*** Text shown Section Begins ***
A Journal of the Plague Year (4)

 

Image Credit: Imperial College, London (my old school!)

March 20th, 2020

As I write, Italy seems to be approaching a moment of truth. The case load for hospitals in the Lombardy region appears to be near critical. MIT Technology Review is running a website “Radio Corona” with excellent interviews with some of the leading medical minds—check it out.

I want to address a few points here that fellow scribes have raised which I think display faulty reasoning. And there is confusion about the absolute numbers, relative numbers, and the rate of change of numbers, each of which have different importance.

Point 1.

Much is made of the numbers of cases and deaths due to Covid-19 as compared to the standard flu that occurs every year. As Dalwhinnie points out (quoting the illustrious Professor Briggs):

• In Wuhan itself, the City of Doom, some 2,446 souls departed their fleshly existence earlier than expected. Google tells us the city has between 11 and 19 million, depending on whether you count the entire metro area as “the city”.
• The city had 49,995 cases. The case rate was 0.26% to 0.45%, depending on what China called “the city”. The total dead rate was 0.01% to 0.02%. The case dead rate was 4.9%.
• People fixate on that last number, forgetting you first have to get the bug before you can die from it. But everybody now seems to believe they’ll get it with certainty. Review Bayes Theorem & Coronavirus!
*** Text shown Section Ends ***
*** Information Section Begins ***
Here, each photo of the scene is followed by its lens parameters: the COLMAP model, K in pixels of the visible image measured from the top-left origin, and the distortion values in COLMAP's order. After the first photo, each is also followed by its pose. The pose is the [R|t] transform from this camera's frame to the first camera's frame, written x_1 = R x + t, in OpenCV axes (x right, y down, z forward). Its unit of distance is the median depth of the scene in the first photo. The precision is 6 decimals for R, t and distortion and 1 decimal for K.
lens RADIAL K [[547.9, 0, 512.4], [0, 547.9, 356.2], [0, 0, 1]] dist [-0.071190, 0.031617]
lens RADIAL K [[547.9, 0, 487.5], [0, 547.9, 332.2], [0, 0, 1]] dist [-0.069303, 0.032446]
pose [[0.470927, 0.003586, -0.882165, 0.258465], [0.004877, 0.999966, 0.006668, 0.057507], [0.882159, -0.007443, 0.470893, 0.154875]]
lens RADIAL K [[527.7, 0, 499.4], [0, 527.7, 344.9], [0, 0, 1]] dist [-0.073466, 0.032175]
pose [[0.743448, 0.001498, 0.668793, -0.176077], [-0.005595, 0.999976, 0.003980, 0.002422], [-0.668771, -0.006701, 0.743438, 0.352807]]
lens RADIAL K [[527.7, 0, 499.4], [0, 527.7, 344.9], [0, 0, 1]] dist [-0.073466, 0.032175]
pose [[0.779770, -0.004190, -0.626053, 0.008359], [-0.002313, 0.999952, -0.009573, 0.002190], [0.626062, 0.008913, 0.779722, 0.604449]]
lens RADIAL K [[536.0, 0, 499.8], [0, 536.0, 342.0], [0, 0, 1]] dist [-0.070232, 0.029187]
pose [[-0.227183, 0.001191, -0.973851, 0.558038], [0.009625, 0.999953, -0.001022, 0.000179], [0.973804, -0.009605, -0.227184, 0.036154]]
*** Information Section Ends ***
## The problem
Please say whether each statement below agrees with the plague-year journal entry, answering yes or no and quoting the deciding words from it: (a) the Wuhan figures give a case dead rate of 4.9%; (b) Wuhan had 2,446 cases; (c) the hospital case load in Lombardy is described as already past critical.

## Solved problem
(a) Yes: "The case dead rate was 4.9%."
(b) No: "some 2,446 souls departed their fleshly existence earlier than expected" and "The city had 49,995 cases."
(c) No: "The case load for hospitals in the Lombardy region appears to be near critical."